Diskusi tersebut dihadiri Pengamat Pariwisata Tantowi Yahya, dan Deputi Bidang Produk Wisata dan Penyelenggara Even Kementerian Pariwisata dan Ekonomi Kreatif (Kemenparekraf) Vinsensius Jemadu sebagai narasumber.
Vinsensius Jemadu mengungkap rasa prihatin atas memburuknya kondisi sektor pariwisata di Bali. Ia mengatakan ada dua hal serius yang perlu diperhatikan, yakni anggaran seperti APBN/APBD dan policy (kebijakan).
"Di pusat itu namanya APBN, di daerah namanya APBD. Kekuatan yang kedua adalah policy," ungkap Vinsensius.
"Di saat alokasi APBN/APBD tidak berkualitas, oke kita mainkan satunya itu, kebijakan atau policy. Tetapi di saat kebijakan atau policy juga, mungkin kualitasnya bagus, tetapi low-end cost-nya tidak berkualitas. Budget juga tidak berkualitas, hasilnya adalah wassalam, " tambahnya.
Vinsensius mengaku kecewa, karena banyak bupati/wali kota yang tidak melaksanakan perintah dari Kemenparekraf.
"Mengapa? Karena bupati atau wali kota lebih taat kepada Mendagri (Menteri Dalam Negri). Jadi kalau kami dari pusat mengatakan 'A', belum tentu di daerah bilang 'A'. Kalau kami katakan bahwa pariwisata adalah sektor unggul, sektor prioritas, dan punya manipulative effect luar biasa, belum tentu bupati/wali kota percaya," ungkapnya.
Menparekraf mempresentasikan program unggulan saat diskusi bersama
Di sisi lain, Tantowi Yahya yang pernah menjadi Dubes Indonesia untuk Selandia Baru menyebut, wisatawan asing memiliki tujuan sama untuk liburan, yakni hanya untuk jalan kaki.
Tantowi menjelaskan, wisatawan pasti mencari tempat yang bisa memberi pengalaman bermakna (meaningfull) dan menumbuhkan kesadaran (mindfull).
Karena itu, Ia membagi tiga parameter jika destinasi tersebut memiliki kualitas bagus.
"Disebut berkualitas, kita bagi tiga. Sebelum perjalanan, saat perjalanan, dan setelah perjalanan," kata Tantowi.

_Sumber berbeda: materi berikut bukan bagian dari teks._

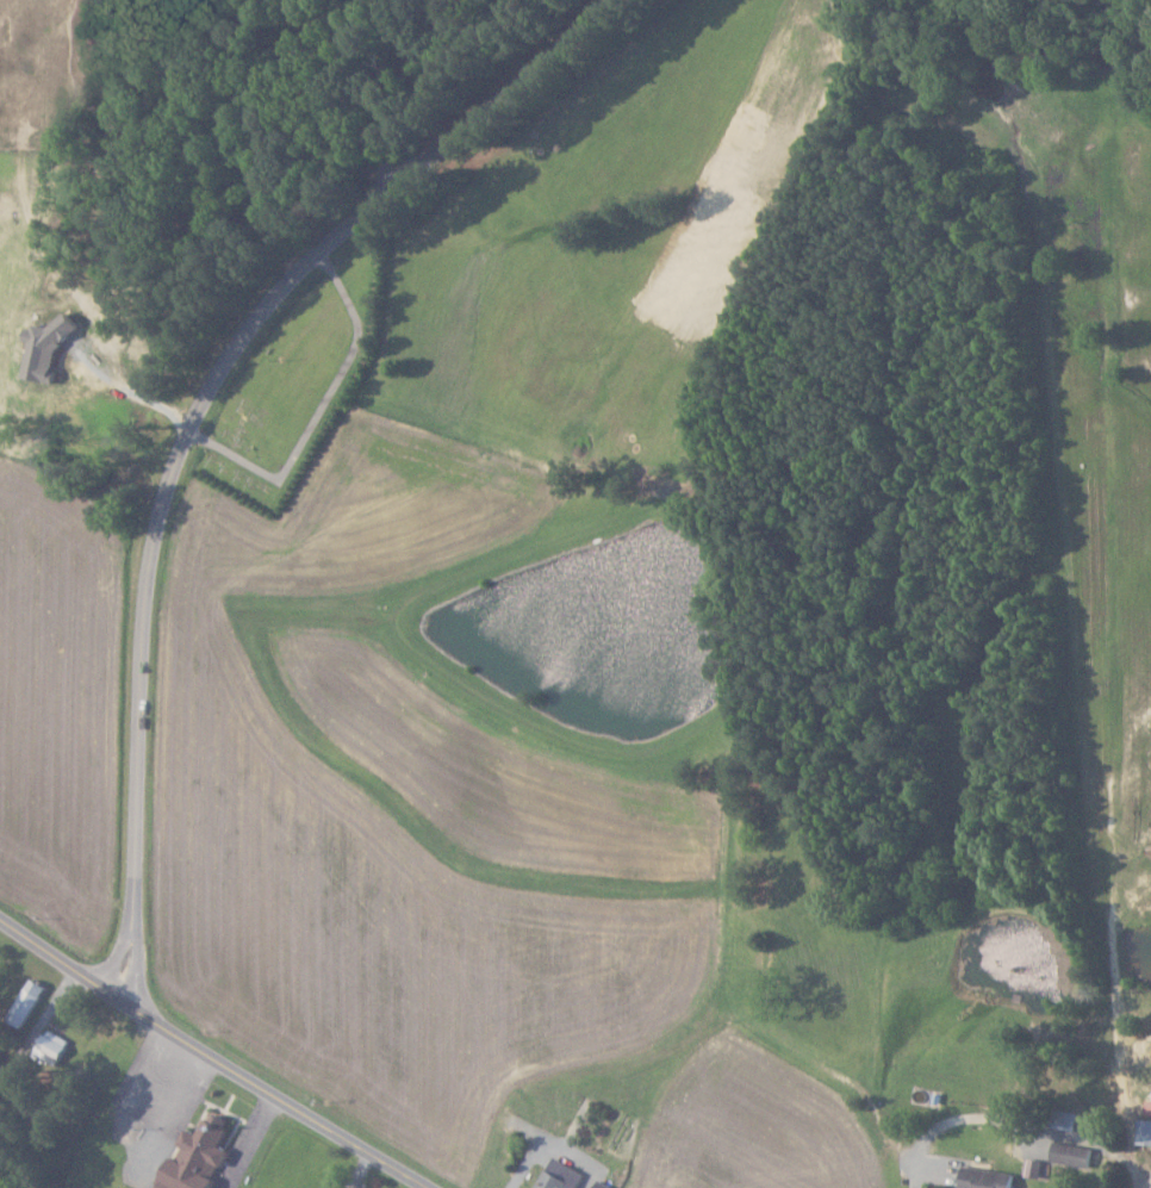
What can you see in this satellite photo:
building: (48, 349)
road: (133, 393)
road: (320, 413)
road: (201, 415)
building: (29, 1001)
building: (54, 1046)
road: (222, 1053)
building: (1150, 1112)
road: (945, 1127)
building: (1147, 1131)
building: (1075, 1154)
building: (202, 1156)
building: (990, 1178)
building: (556, 1181)
building: (605, 1185)
building: (366, 1187)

Sebelum perjalanan, wisatawan/turis mudah mencari informasi terkait destinasi yang diinginkan. Dalam hal ini digitalisasi sangat membantu memberi informasi kepada mereka, termasuk ketika melakukan pemesanan transportasi, penginapan dengan cepat.

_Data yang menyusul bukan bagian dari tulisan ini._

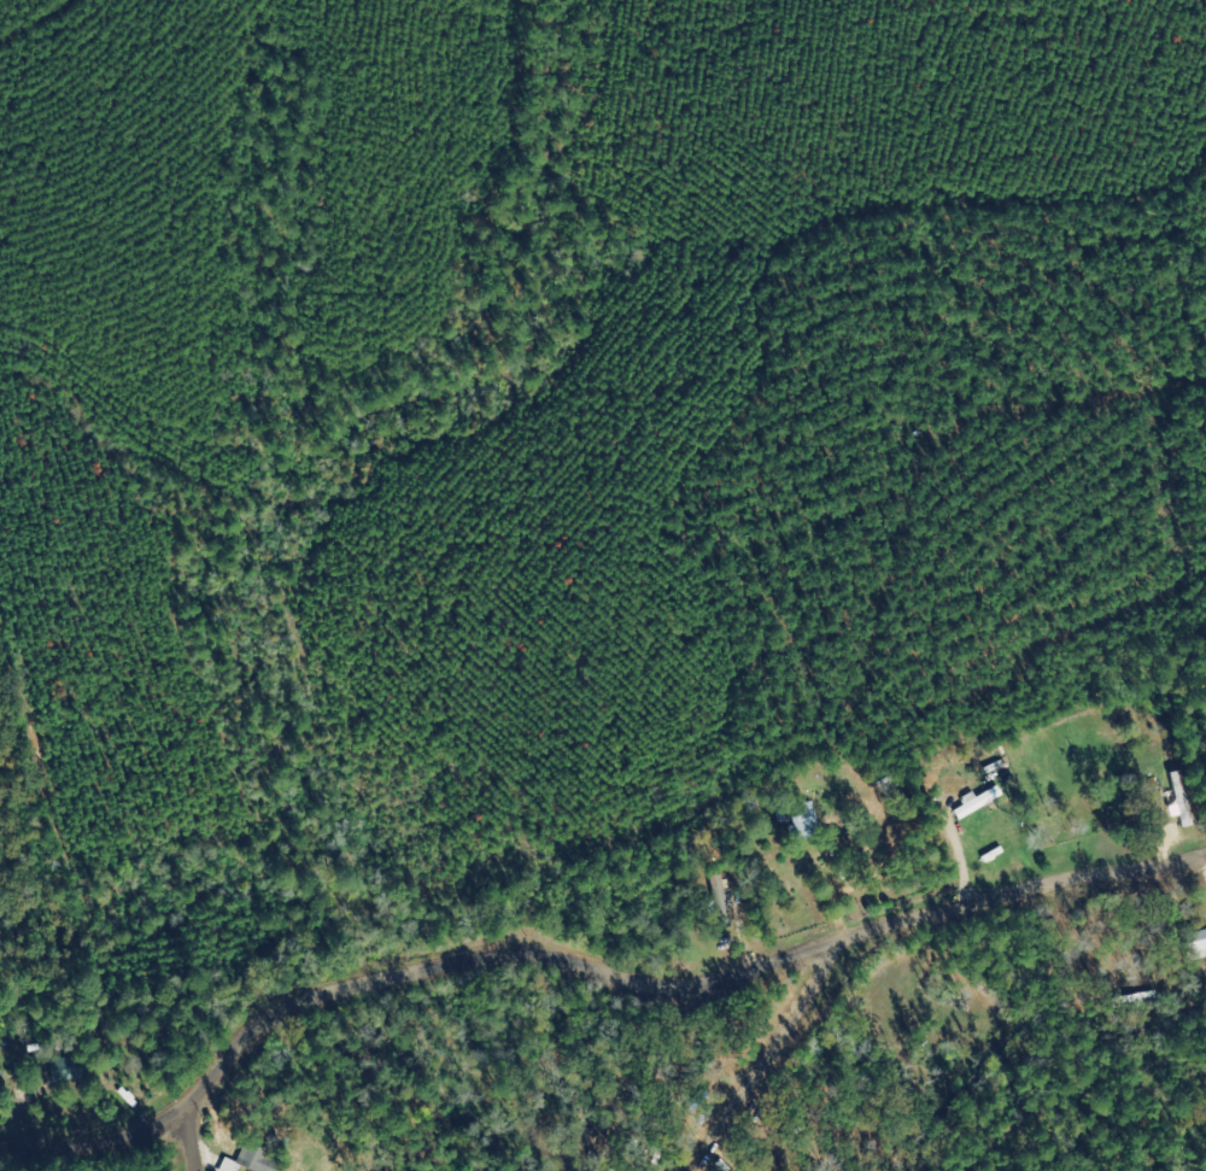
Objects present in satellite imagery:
road: (15, 14)
building: (1182, 800)
building: (979, 803)
building: (804, 821)
building: (722, 898)
building: (1197, 945)
road: (590, 982)
road: (768, 1069)
building: (68, 1073)
road: (181, 1151)
building: (251, 1161)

"Booking itu gampang sekali, cepat. Tidak ada lagi nunggu lama. Orang-orang nunggu juga lama. Nunggu berapa menit mereka hilang, gone (tidak lagi tertarik lagi dengan destinasi yang dituju)," katanya.
Yang kedua, ketika atau selama perjalanan. Tantowi memaparkan data dari United Nations Tourism yang menginformasikan 73% wisatawan asing mengandalkan platform digital. Berdasarkan data dari booking.com tahun 2023, 68% wisatawan membutuhkan rasa aman. "Hospitality, dan rasa aman sebagai faktor utama."
"Yang terakhir, setelah perjalanan. Tempat destinasi bisa memberi rasa nyaman untuk ditinggali, sehingga memberi kesan membekas yang berkelanjutan. Kesan membekas tersebut bisa membuat wisatawan ingin kembali lagi ke tempat destinasi yang sebelumnya dikunjungi.
Tantowi Yahya menjadi narasumber saat diskusi bersama
Tantowi juga memutarkan video pendek dari Selandia Baru yang harus ditonton wisatawan. Dalam video pendek tersebut meminta wisatawan untuk menghormati penduduk asli, menaati aturan setempat, hingga menjaga lingkungan sekitar.
"Berperilaku sopan, enggak cari masalah. Apalagi sampai berantem sama penduduk lokal. Terus tidak mencederai tempat yang dianggap sakral," jelas Tantowi.
"Care for people and place. Commitmen to care for New Zealand. For now and for future generations. To care for land, sea, and nature. Care for nature, respect our culture. Simple. Videonya 30 detik di airline (di dalam pesawat), sebelum kita landing," imbuhnya.
Video tersebut juga menginformasikan apa yang harus dilakukan dan yang tidak boleh dilakukan wisatawan.
Di akhir pemaparannya, Tantowi mengungkap Selandia Baru sudah masuk ke tahap menyaring wisatawan yang masuk.
"Selandia Baru sudah pada tahap menyaring wisatawan, kita masih pada tahap mengundang wisatawan. Di Bali, mereka (wisatawan/turis) bukan menonton/menyaksikan. Tahu ada seni budaya baru, tapi mereka malah jualan bisnis," jelas Tantowi.